4. Unless otherwise stated all prices quoted are nett. Payment unless otherwise agreed will be by letter of credit, confirmed by an approved London bank.
5. Unless specifically stated in the offer Sellers have made no provision for the payment of any taxes and/or any expenditure in connection with obtaining import licences, visas, permits etc., and any such payment and/or expenditure shall be charged as an extra.
6. All goods must be checked on delivery. No claims for damage in transit, or shortage of delivery will be considered unless a separate notice in writing is given to the carrier concerned, the local Lloyds agent and to the Seller within fourteen days on receipt of goods. Cases of total loss must be notified to the local Lloyds agent and the Seller in writing within fourteen days of the date upon which the Buyer became aware, or ought reasonably to have become aware of the loss, provided that no complaint of loss will be considered
more than two years from the date of the consignment.
7. The Buyer shall, at its own expense, ensure that the Seller’s employees and/or its sub-contract labour engaged on the work enjoy all safety and welfare facilities as required by the statutory laws, local regulations etc., as may be applicable in the Country in which the
work is being carried out. The Sellers reserve the right however to require additional safety and/or welfare facilities where the local statutory requirements are less than those which is deemed to be adequate by the Sellers.
8 Unless specifically stated otherwise this Quotation has been prepared utilising the rates of pay, conditions etc., governing the Seller’s site labour in the United Kingdom, plus such other payments generally applicable within the Seller’s erection force. No allowance has
been made for conforming to any special rates of pay etc., which apply or might apply where the work is to be carried out.

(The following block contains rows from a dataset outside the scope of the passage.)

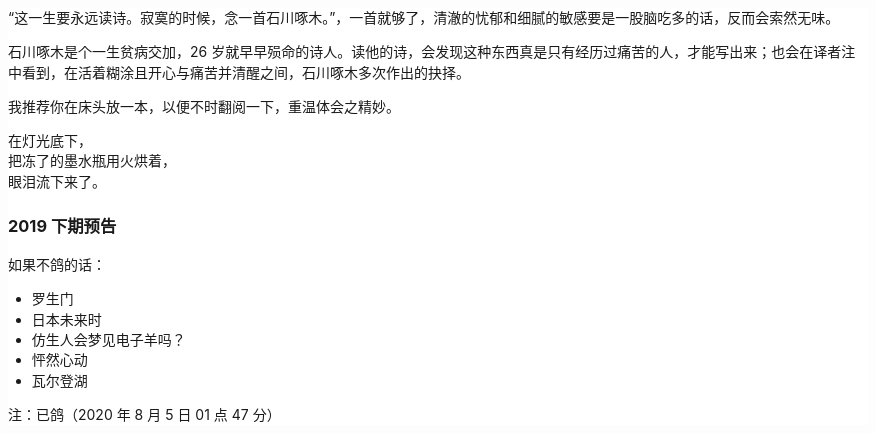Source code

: 
“这一生要永远读诗。寂寞的时候，念一首石川啄木。”，一首就够了，清澈的忧郁和细腻的敏感要是一股脑吃多的话，反而会索然无味。

石川啄木是个一生贫病交加，26 岁就早早殒命的诗人。读他的诗，会发现这种东西真是只有经历过痛苦的人，才能写出来；也会在译者注中看到，在活着糊涂且开心与痛苦并清醒之间，石川啄木多次作出的抉择。

我推荐你在床头放一本，以便不时翻阅一下，重温体会之精妙。

<pre>
在灯光底下，
把冻了的墨水瓶用火烘着，
眼泪流下来了。
</pre>

### 2019 下期预告

如果不鸽的话：

- 罗生门
- 日本未来时
- 仿生人会梦见电子羊吗？
- 怦然心动
- 瓦尔登湖

注：已鸽（2020 年 8 月 5 日 01 点 47 分）
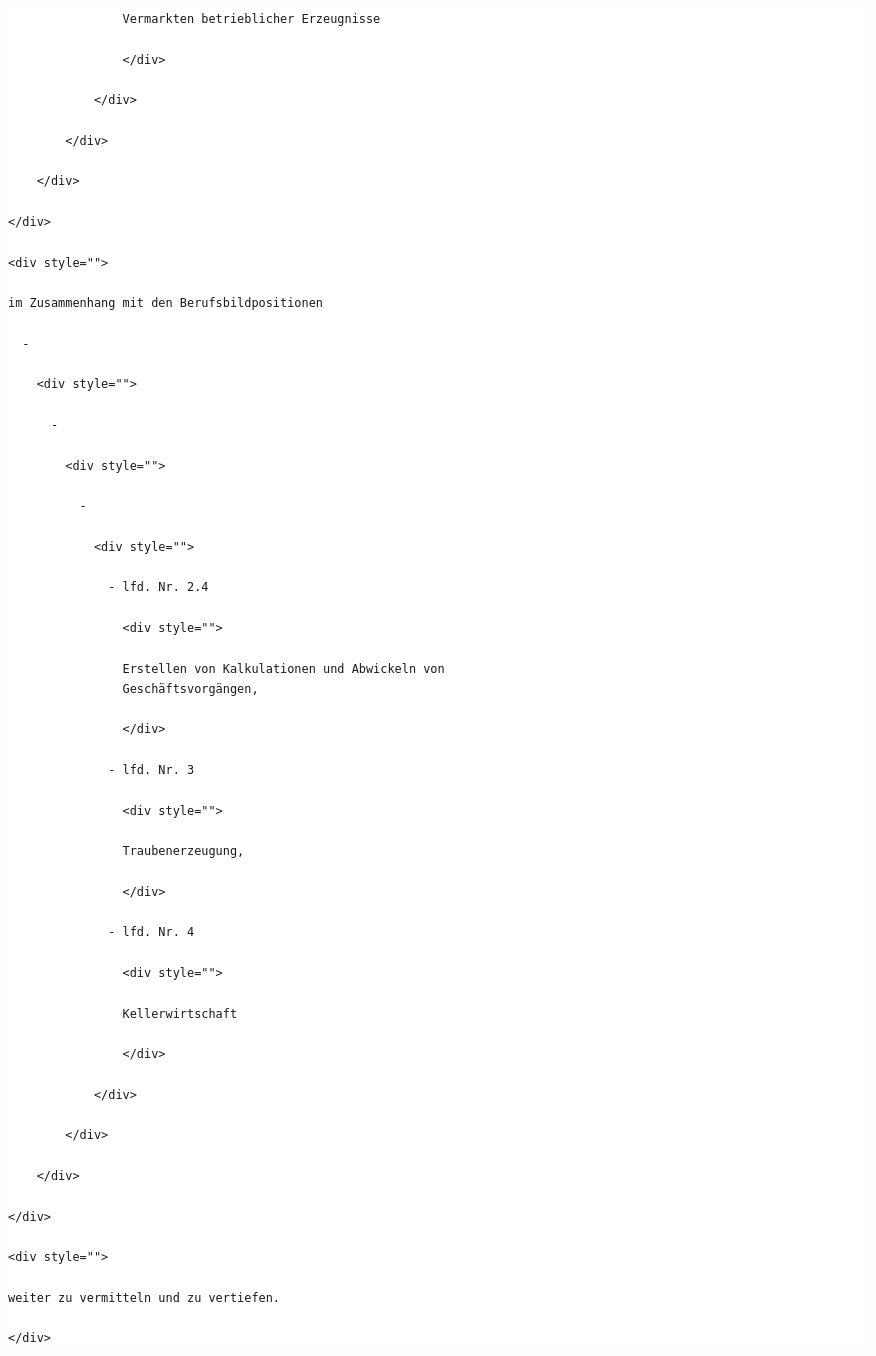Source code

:                     Vermarkten betrieblicher Erzeugnisse
                    
                    </div>
                
                </div>
            
            </div>
        
        </div>
    
    </div>
    
    <div style="">
    
    im Zusammenhang mit den Berufsbildpositionen
    
      - 
        
        <div style="">
        
          - 
            
            <div style="">
            
              - 
                
                <div style="">
                
                  - lfd. Nr. 2.4
                    
                    <div style="">
                    
                    Erstellen von Kalkulationen und Abwickeln von
                    Geschäftsvorgängen,
                    
                    </div>
                
                  - lfd. Nr. 3
                    
                    <div style="">
                    
                    Traubenerzeugung,
                    
                    </div>
                
                  - lfd. Nr. 4
                    
                    <div style="">
                    
                    Kellerwirtschaft
                    
                    </div>
                
                </div>
            
            </div>
        
        </div>
    
    </div>
    
    <div style="">
    
    weiter zu vermitteln und zu vertiefen.
    
    </div>

</div>

</div>

</div>

</div>
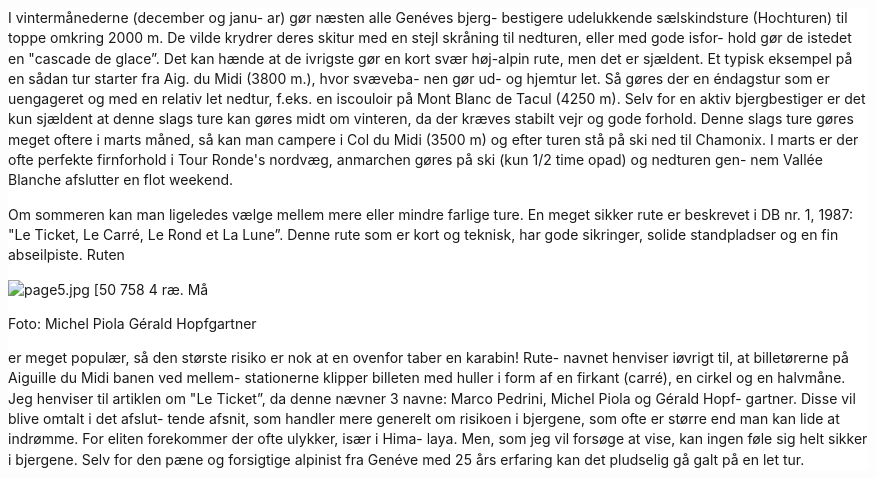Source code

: I vintermånederne (december og janu-
ar) gør næsten alle Genéves bjerg-
bestigere udelukkende  sælskindsture
(Hochturen) til toppe omkring 2000 m. De
vilde krydrer deres skitur med en stejl
skråning til nedturen, eller med gode isfor-
hold gør de istedet en "cascade de glace”.
Det kan hænde at de ivrigste gør en kort
svær høj-alpin rute, men det er sjældent.
Et typisk eksempel på en sådan tur starter
fra Aig. du Midi (3800 m.), hvor svæveba-
nen gør ud- og hjemtur let. Så gøres der en
éndagstur som er uengageret og med
en relativ let nedtur, f.eks. en iscouloir på
Mont Blanc de Tacul (4250 m). Selv for en
aktiv bjergbestiger er det kun sjældent at
denne slags ture kan gøres midt om
vinteren, da der kræves stabilt vejr og
gode forhold. Denne slags ture gøres
meget oftere i marts måned, så kan man
campere i Col du Midi (3500 m) og efter
turen stå på ski ned til Chamonix. I marts
er der ofte perfekte firnforhold i Tour
Ronde's nordvæg, anmarchen gøres på
ski (kun 1/2 time opad) og nedturen gen-
nem Vallée Blanche afslutter en flot
weekend.

Om sommeren kan man ligeledes
vælge mellem mere eller mindre farlige
ture. En meget sikker rute er beskrevet i
DB nr. 1, 1987: "Le Ticket, Le Carré, Le
Rond et La Lune”. Denne rute som er kort
og teknisk, har gode sikringer, solide
standpladser og en fin abseilpiste. Ruten




![page5.jpg](/1987/DB-1987-3/page5.jpg)
[50 758 4 ræ. Må

Foto: Michel Piola
Gérald Hopfgartner

er meget populær, så den største risiko er
nok at en ovenfor taber en karabin! Rute-
navnet henviser iøvrigt til, at billetørerne
på Aiguille du Midi banen ved mellem-
stationerne klipper billeten med huller i
form af en firkant (carré), en cirkel og en
halvmåne. Jeg henviser til artiklen om "Le
Ticket”, da denne nævner 3 navne: Marco
Pedrini, Michel Piola og Gérald Hopf-
gartner. Disse vil blive omtalt i det afslut-
tende afsnit, som handler mere generelt
om risikoen i bjergene, som ofte er større
end man kan lide at indrømme. For eliten
forekommer der ofte ulykker, især i Hima-
laya. Men, som jeg vil forsøge at vise, kan
ingen føle sig helt sikker i bjergene. Selv
for den pæne og forsigtige alpinist fra
Genéve med 25 års erfaring kan det
pludselig gå galt på en let tur.
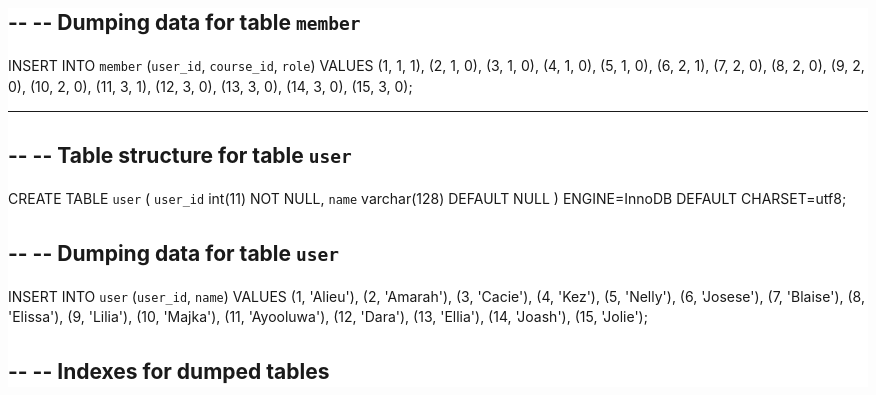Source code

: --
-- Dumping data for table `member`
--

INSERT INTO `member` (`user_id`, `course_id`, `role`) VALUES
(1, 1, 1),
(2, 1, 0),
(3, 1, 0),
(4, 1, 0),
(5, 1, 0),
(6, 2, 1),
(7, 2, 0),
(8, 2, 0),
(9, 2, 0),
(10, 2, 0),
(11, 3, 1),
(12, 3, 0),
(13, 3, 0),
(14, 3, 0),
(15, 3, 0);

-- --------------------------------------------------------

--
-- Table structure for table `user`
--

CREATE TABLE `user` (
  `user_id` int(11) NOT NULL,
  `name` varchar(128) DEFAULT NULL
) ENGINE=InnoDB DEFAULT CHARSET=utf8;

--
-- Dumping data for table `user`
--

INSERT INTO `user` (`user_id`, `name`) VALUES
(1, 'Alieu'),
(2, 'Amarah'),
(3, 'Cacie'),
(4, 'Kez'),
(5, 'Nelly'),
(6, 'Josese'),
(7, 'Blaise'),
(8, 'Elissa'),
(9, 'Lilia'),
(10, 'Majka'),
(11, 'Ayooluwa'),
(12, 'Dara'),
(13, 'Ellia'),
(14, 'Joash'),
(15, 'Jolie');

--
-- Indexes for dumped tables
--
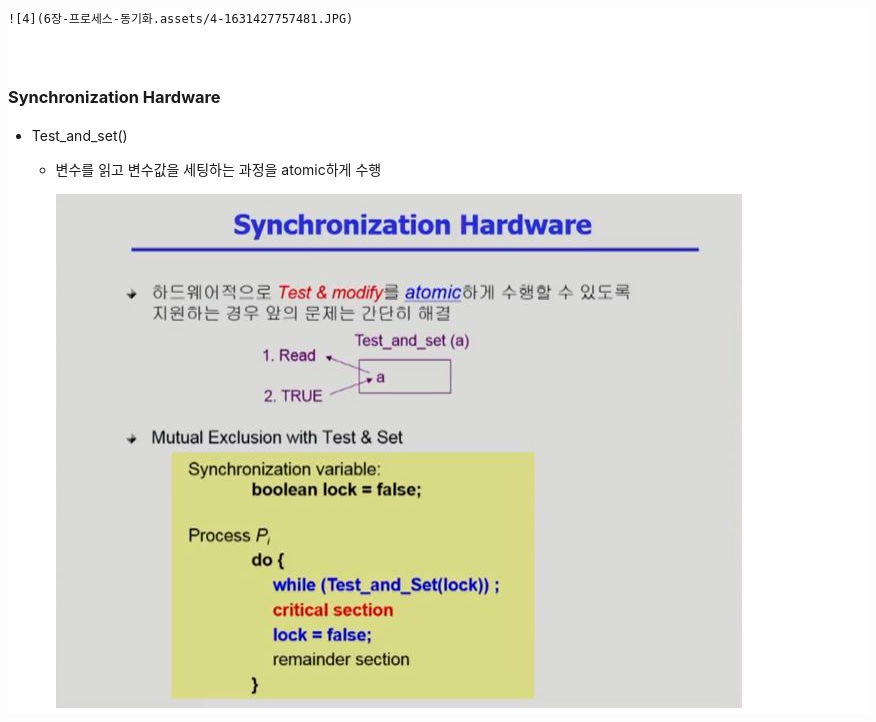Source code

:     ![4](6장-프로세스-동기화.assets/4-1631427757481.JPG)

<br>

### Synchronization Hardware

- Test_and_set()

  - 변수를 읽고 변수값을 세팅하는 과정을 atomic하게 수행

    ![5](6장-프로세스-동기화.assets/5-1631427996936.JPG)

9. All disputes arising out of this offer shall be governed by English laws and shall be submitted to litigation or arbitration in London in accordance with and subject to the provisions of the U.K. Arbitration Act 1996 or any statutory modifications or re-enactments thereof
for the time being in force. Technical words or phrases shall be construed according to their meaning within the building industry in England and trade terms used in any offer, order, price list or contract shall be interpreted in accordance with the latest edition of
INCOTERMS published by the International Chamber of Commerce, Paris.